Kadınlar ise büzgücüdürler. Kendi doğal başarı düzeylerinin altını
hedefleyerek, kendi olasılıklarının gerisinde kalırlar.
Sonuçta çoğu gölün kıyısından hiç ayrılmaz.
1970’te Horner şöyle yazıyor: ‘Araştırmaya katılan beyaz kadınların dile
getirdiği olumsuz tutumlar, 1964 araştırmasında bulunan yüzde 65’ten şimdilerde
yüzde 88.2’ye yükselmiştir.’
Rekabet isteyen şeylerden kaçan bazıları kendi geleceklerinin tümünü sabote
etmektedirler. En kötüsü de, yaşamlarına cinsel kimlik paniğinin yön verdiği
konusunda hiçbir düşüncelerinin olmamasıdır.”
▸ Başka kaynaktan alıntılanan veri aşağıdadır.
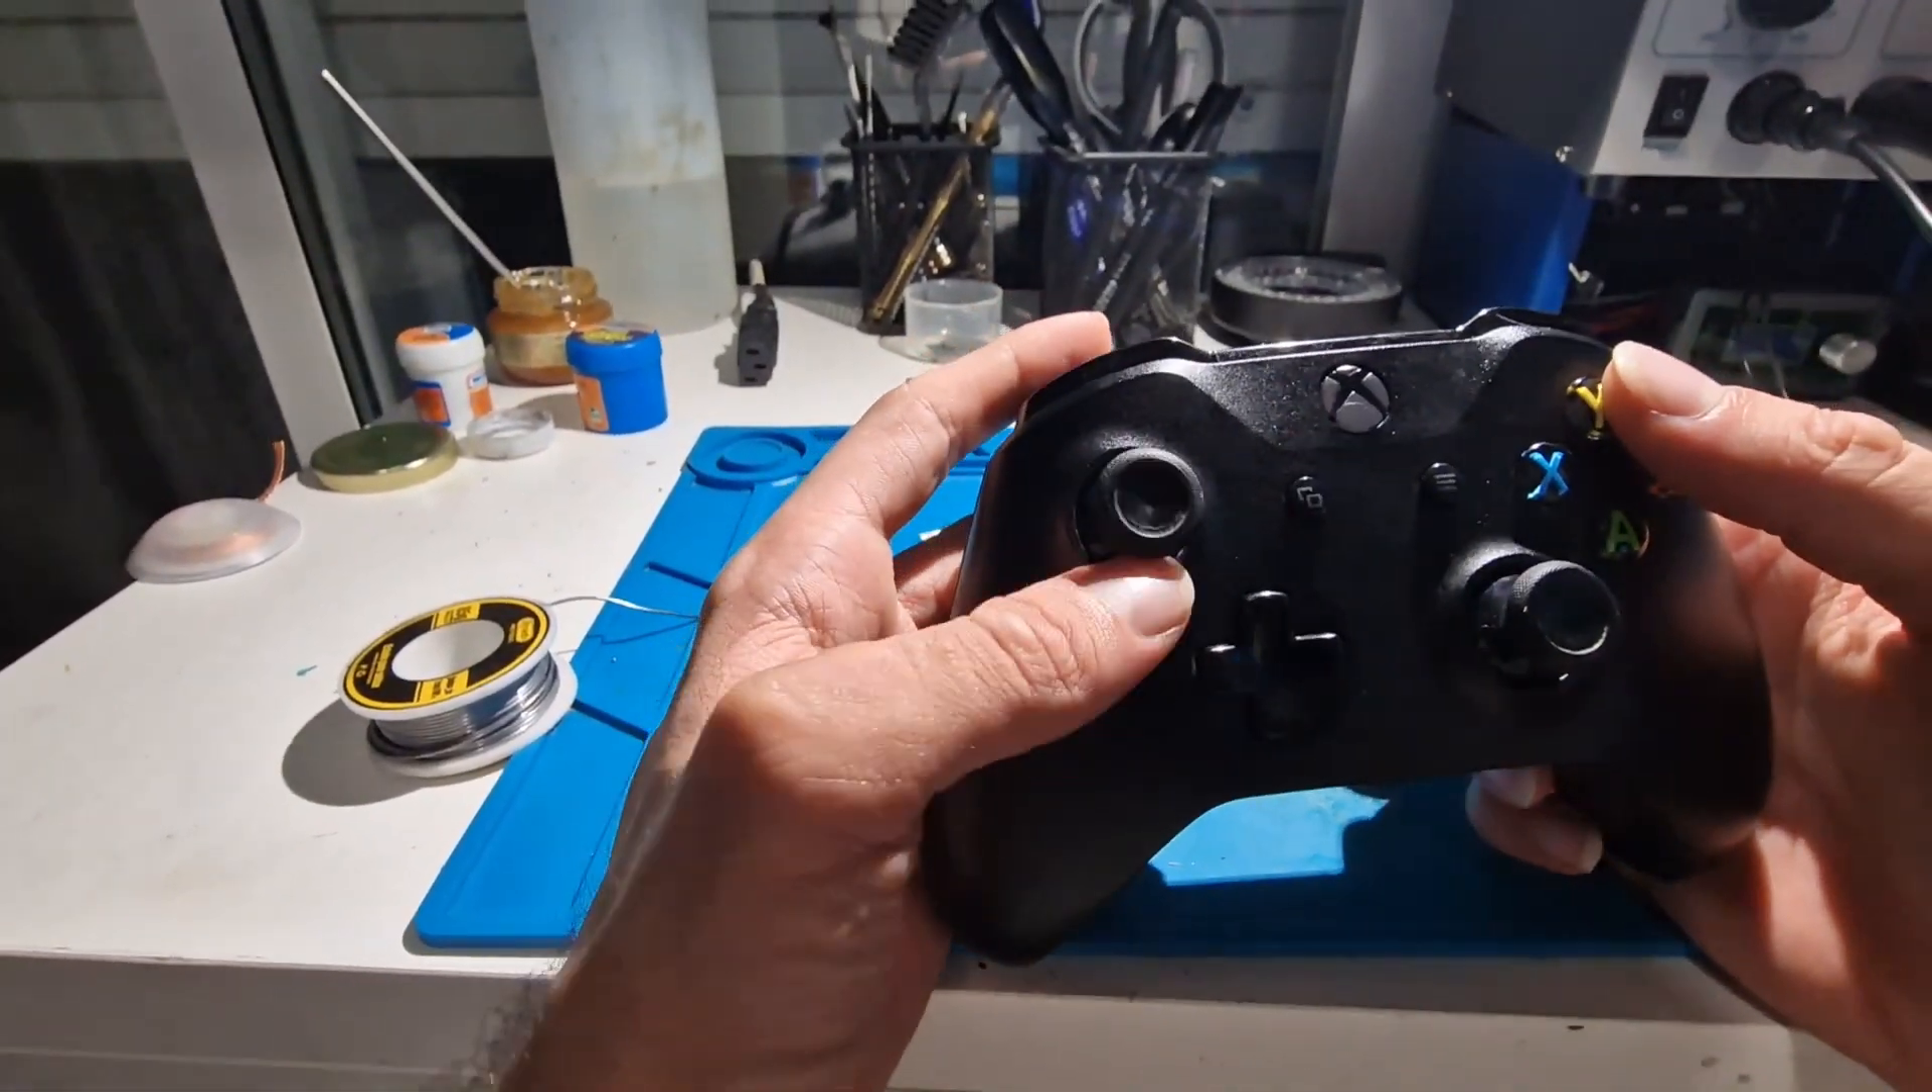Y listo, ya tenemos el mando montado al 100%.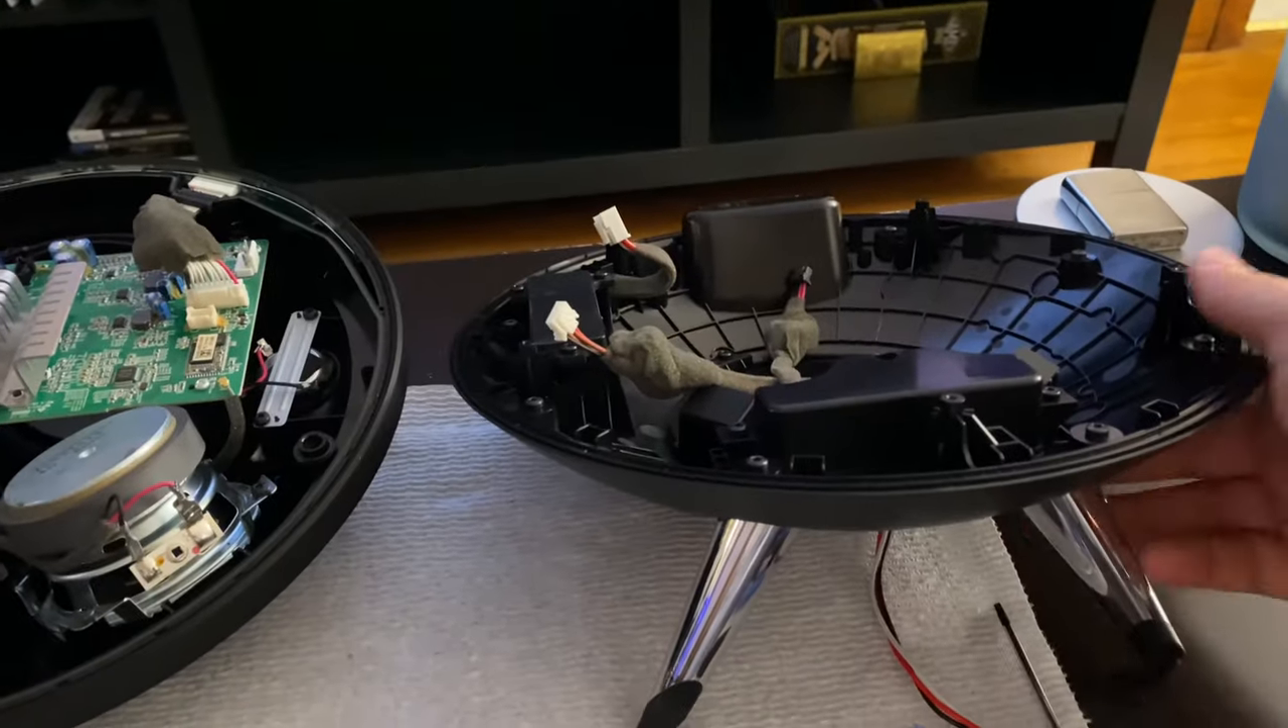Okay so I just got done screwing the five screws and now we have two of the pieces separated of the speaker.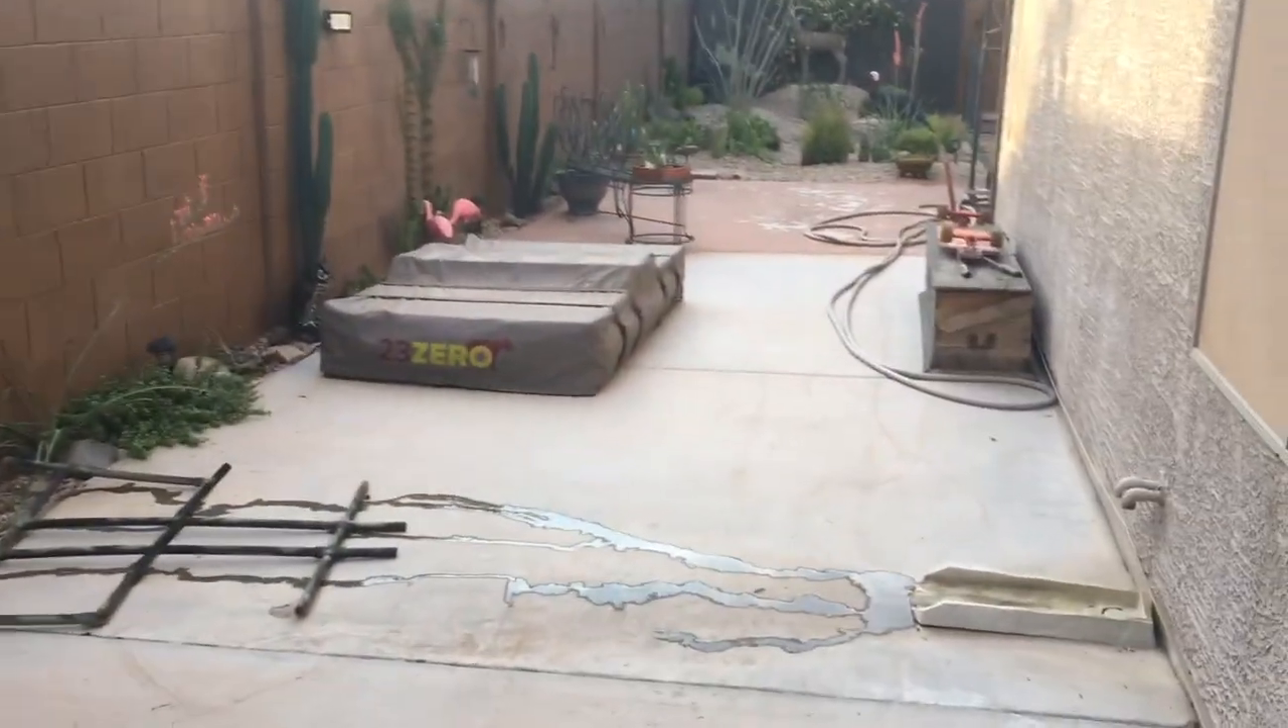Okay, got the rooftop tent off. As you can see, it wasn't as bad as what I thought it would be.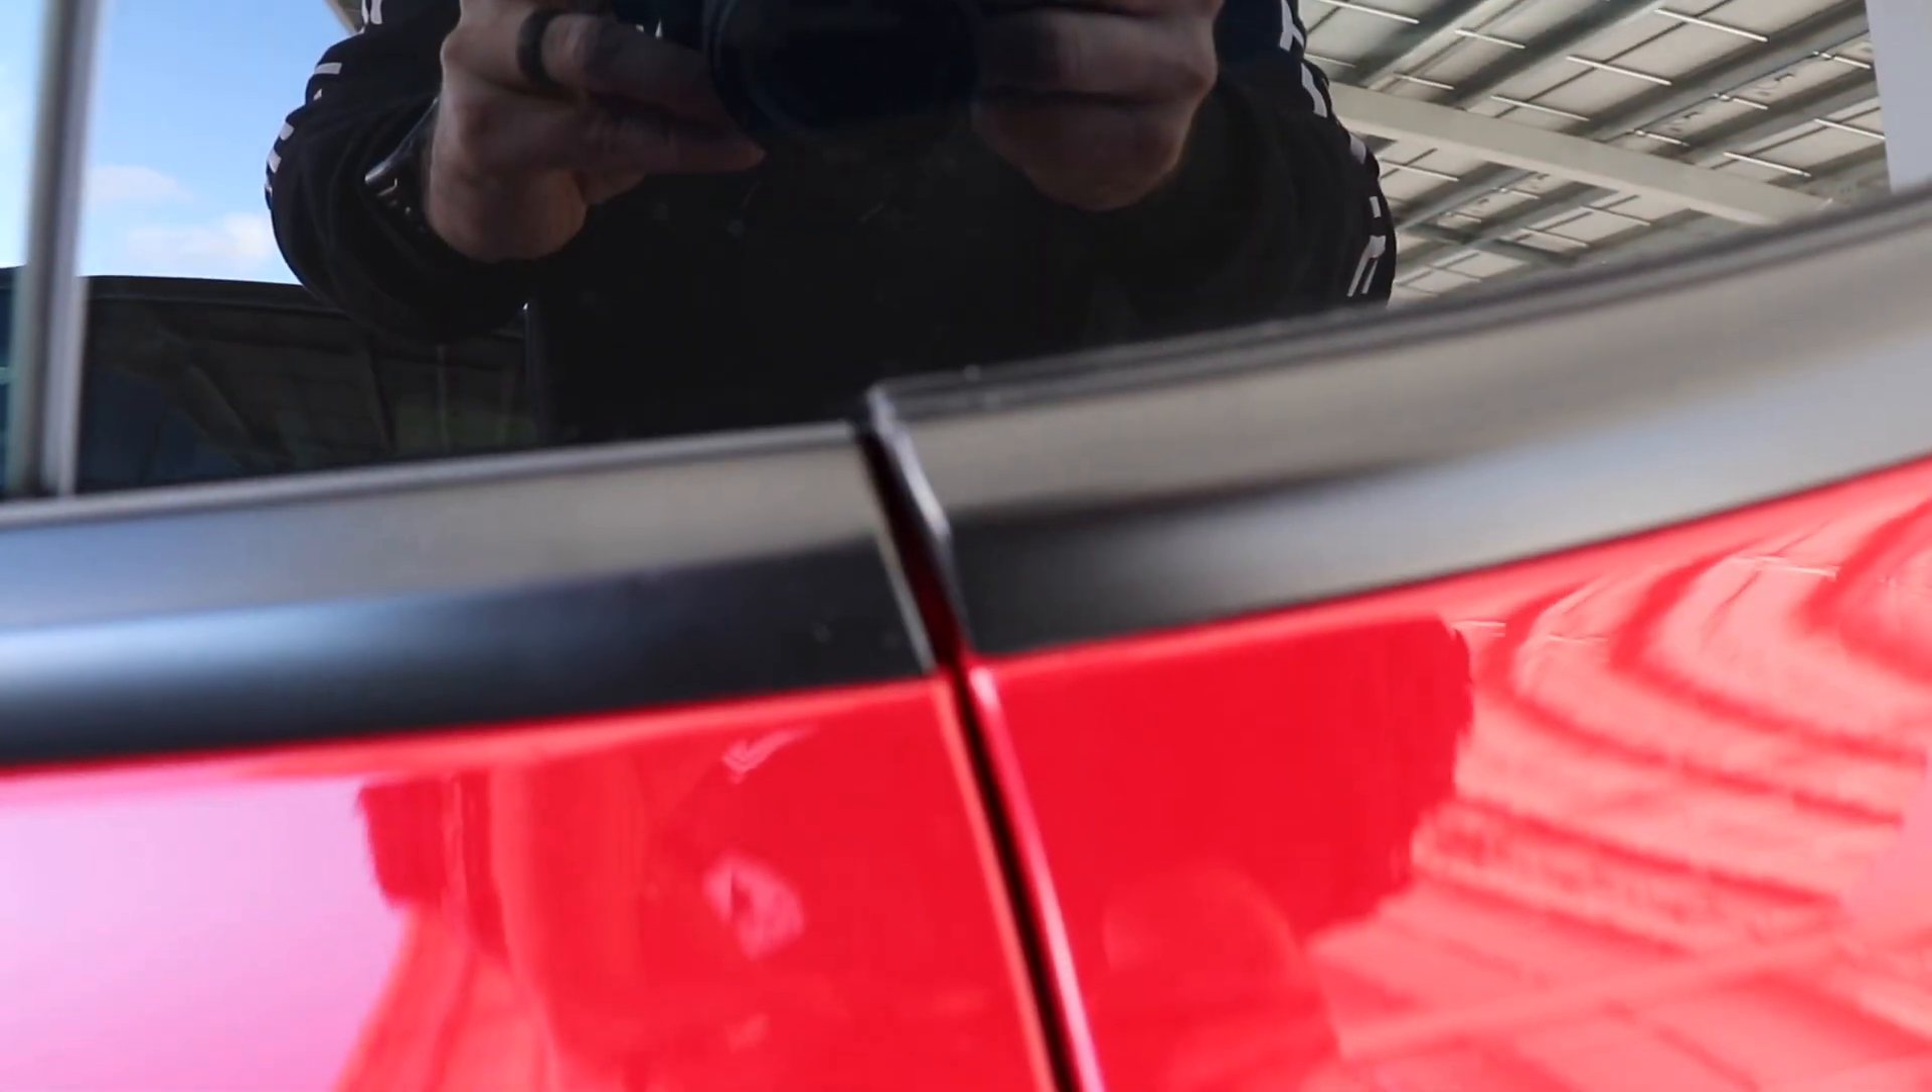Here you can see the trim doesn't quite line up.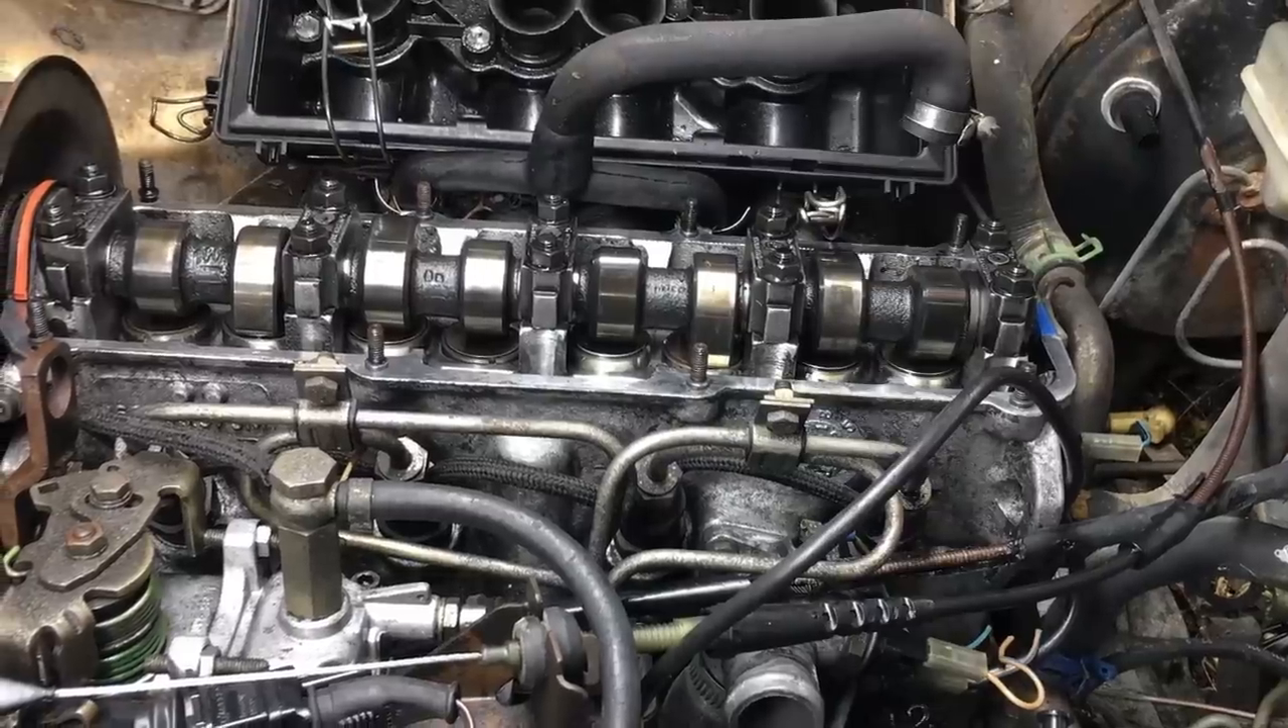Fast forward a bit, and we have the cam cover off.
Amerika gibi bireysel özgürlüklerin alabildiğine geliştiği bir ülkede durum bu
kadar çarpıcı bir kişilik köreltilmesini, bilinç karartılmasını resmediyorken,
Doğu toplumlarında durum nedir diye sormaya gerek var mıdır? Hindistan’da, ev
işlerine giden kadınlar, evin bekâr gençlerinin cinsel gereksinmelerini de
karşılamak zorundalar. Bu bir gelenek olarak geniş kabul görmüştür. Sözde İslam
toplumlarında ise durum daha da acıklıdır. Peçenin altına gizlenmiş yaşamlar
trajik ve gizli öyküler barındırır ama kimseye anlatıl(a)maz. Yaşamlar hiç olup
gider, adı konmamış bu insanlık suçu için etkili bir tek ses duyulmaz.
İnsanlık böyle böyle dibe vurmuştur. Ayağa kalkması için toplumlardaki bütün
sömürü çarklarının kırılması, ezilen her bireyin örgütlü bir dayanışmayla ayağa
kalkması gerekir. Bana sorarsanız, bunun öncüsü de kadınlar olmalıdır. Aksi
durumda umut sürekli ertelenerek ütopya uzaklıklarında ancak barınabilecektir.
Göz kamaşmasına razı olup ‘mağaradan’ çıkma zamanıdır.